Bu Eğitim programda; bağlama enstrümanını, bağlama düzeninde, temel düzeyde, genel müzik teori ve tekniklerine uygun olarak çalabilme bilgi ve becerisi kazandırılması hedeflenmiştir.

Konu Başlıkları: Müziğin temel öğeleri, bağlama düzeninde hüseyni (kerem) dizisi, bağlama düzeninde 2, 3, 5, 7, 8, 9 zamanlı ritim kalıpları, bağlama düzeninde rast ve sabâ (derbeder ve kalenderi dizisi), bağlama düzeninde kürdi ve hicaz (garip) dizisi, bağlama düzenine uygun halk müziği repertuarı.
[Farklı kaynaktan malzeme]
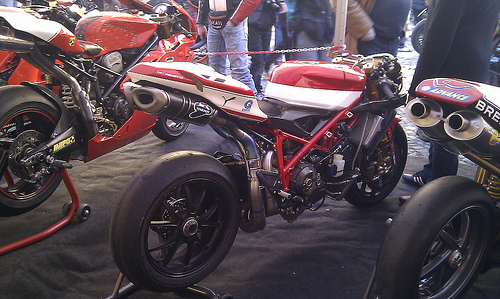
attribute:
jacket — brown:
[329, 1, 374, 51]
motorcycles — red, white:
[3, 8, 438, 270]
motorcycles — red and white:
[4, 5, 492, 297]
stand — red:
[50, 158, 98, 226]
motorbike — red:
[104, 44, 409, 291]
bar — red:
[8, 177, 73, 262]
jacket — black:
[413, 2, 498, 92]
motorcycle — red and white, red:
[112, 48, 404, 291]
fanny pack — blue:
[203, 15, 228, 33]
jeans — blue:
[200, 7, 265, 97]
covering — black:
[0, 154, 500, 296]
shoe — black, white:
[398, 167, 432, 188]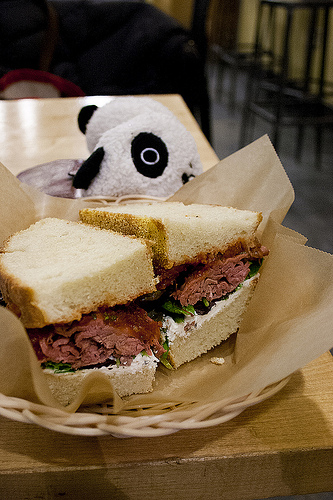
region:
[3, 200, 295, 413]
sandwich that has been cut in half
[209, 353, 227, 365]
bread crumb that broke off the sandwich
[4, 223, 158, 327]
thick piece of bread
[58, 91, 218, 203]
white and black stuffed animal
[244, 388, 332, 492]
shadow on the table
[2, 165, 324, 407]
sandwich sitting on brown paper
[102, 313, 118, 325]
small bits of green on the meat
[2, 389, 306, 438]
edge of the braided basket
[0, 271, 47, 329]
brown crust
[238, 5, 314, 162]
tall black stool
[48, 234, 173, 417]
a sandwich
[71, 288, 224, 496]
a sandwich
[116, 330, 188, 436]
a sandwich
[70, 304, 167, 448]
a sandwich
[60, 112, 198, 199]
black and white stuffed toy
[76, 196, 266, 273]
a slice of bread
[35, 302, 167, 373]
pink meat on the sandwich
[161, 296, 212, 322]
a leaf of green lettuce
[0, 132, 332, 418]
a brown piece of paper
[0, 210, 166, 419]
half of a sandwich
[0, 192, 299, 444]
a brown wicker basket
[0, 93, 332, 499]
a brown wooden table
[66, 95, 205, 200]
a black and white stuffed animal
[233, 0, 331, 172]
a black stool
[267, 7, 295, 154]
the leg of a stool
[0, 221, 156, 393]
The left half of a sandwich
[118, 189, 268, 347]
The right half of a sandwich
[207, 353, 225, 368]
A bread crumb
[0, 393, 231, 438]
A wooden weaved basket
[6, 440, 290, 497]
The edge of a wooden table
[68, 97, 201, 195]
A black and white stuffed animal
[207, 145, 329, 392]
Brown paper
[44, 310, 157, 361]
Meat inside of a sandwich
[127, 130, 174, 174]
The eye of a stuffed animal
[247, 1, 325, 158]
A tall black chair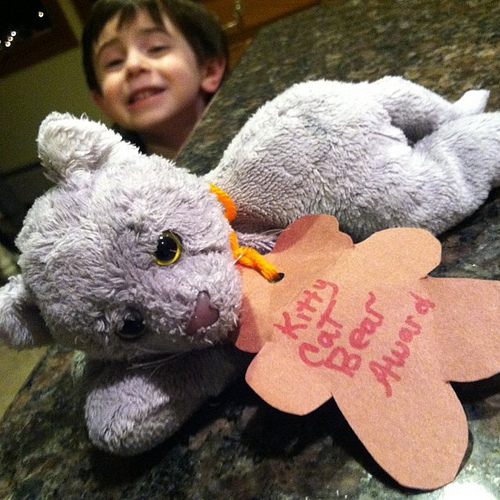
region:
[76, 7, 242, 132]
Small child in the background.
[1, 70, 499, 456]
Gray cat on the countertop.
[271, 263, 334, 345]
Kitty written on the paper.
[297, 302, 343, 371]
Cat written on the paper.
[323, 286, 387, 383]
Bear written on the paper.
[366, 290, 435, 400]
Award writte on the paper.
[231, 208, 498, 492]
Brown bear construction paper shape.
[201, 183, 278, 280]
Orange yarn on kitty.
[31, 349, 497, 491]
Shadow of the cat on countertop.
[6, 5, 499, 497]
Countertop where stuffed animal is sitting.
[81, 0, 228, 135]
the face of a young boy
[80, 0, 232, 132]
a little boy looking at the teddy bear on the countertop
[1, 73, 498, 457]
a white stuffed animal on top of a granite tabletop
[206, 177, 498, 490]
a kitty cat bear award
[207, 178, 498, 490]
a paper kitty cat bear award around the stuffed animal's neck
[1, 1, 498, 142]
a young boy in the kitchen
İstihdam Alanları: Bu programda eğitim alanlar müzik alanında kendilerini geliştirmelerinin yanı sıra, müzik sektöründe yeterlilikleri oranında çalışma imkânı bulabilirler..

Türklerin en yaygın sazı olan bağlamanın kökeni tam olarak bilinmemekle birlikte kaynağının Orta Asya olduğu söylenir. Bağlama Türk Halk müziği tezeneli sazlar ailesinin bir üyesidir. Saz müzik aletlerinin genel bir adıdır. Örneğin, yaylı sazlar denildiğinde; keman, viyola vb. aletler, vurmalı sazlar denildiğinde; davul, bendir vb. aletler anlatılmak istenir.

Türkiye’de yörelere göre değişik isimlerle adlandırılsa da son yıllarda kullanılan en yaygı ismi bağlamadır.

Uluslararası çalgı sınıflandırmasında bağlama “uzun lutlar” sınıfına girer. İngilizcedeki “luth” sözü, Arapça “el-ud”dan gelir.  Bu sözün Endülüs külrürü ile Avrupa müzik terminolojisine geçtiği söylenebilir.

Bağlama benzeri çalgıların  Anadolu’da görülen ilk örnekleri, M.Ö. 1680-1375 tarihlerinde Hitit dönemidir.  G. Antep’te bulunan kabartma taşlarda benzer çalgı resimlerine rastlanmıştır. Bizans döneminde bulunan mozaiklerde de bağlama benzeri çalgılara rastlanması, Anadolu’da Türklerden önce bu tip çalgıların kullanıldığı izlenimi verir. Kırgız Türklerinin yerleşim alanı Hakas bölgesinde bağlama benzeri örnekler bulunmuştur. Bu örnekler iki tellidir ve perdeleri yoktur. Günümüzde hala kullanılan iki telli (dutar) Asyada yaygındır. Asyada tel sayısı ikiden fazla olanlara tanbura ya da dombra denir. Gürcüler ise böyle sazlara pandura
Adını vermişlerdir.

Uzun saplı, tezeneli, “lut “ gibi sazların Balkanlardan, Gürcistan’a, Azerbaycan’a, Ermenistan’a ve Asyaya kadar geniş bir coğrafyada kullanıldığı görülür. Müzikolojik olarak bu yaygınlığın kaynağında Selçuklu ve sonrasında OsmanlıTürkleri’nin Asya müzik kültürlerini yaşadıkları bölgelere getirdikleri söylenebilir. Dede Korkut Hikayeleri’nde ve Evliya Çelebi Seyahatnamesi’nde bağlamanın atası olduğu düşünülen kopuz adı geçmektedir.

Bağlama adının, nereden geldiği ve nasıl hafızalara yerleştiği araştırıldığında kesin olarak bilinmemekle beraber, birçok fikirlerin ileriye sürülmüştür.  Bunlar arasında da akla en yakın olan ise, sapına bağlanan perdelerden Bağlama denmiş olabileceği düşüncesi ağırlık kazanmaktadır. Kopuzun önceleri sapında perde olmayışı, daha sonra perde bağlanması bu savı destekler niteliktedir.  Kopuz olarak bilindiği devirlerde, gerekse bağlama olarak çalındığı dönemlerde, kutsal bir alet gibi sevgi ve saygı görmüştür. Öpüp başa konulmuş, ondan sonra çalınmış evlerin en güzel köşelerine asılmış, çalanlara da büyük saygı duyulmuştur.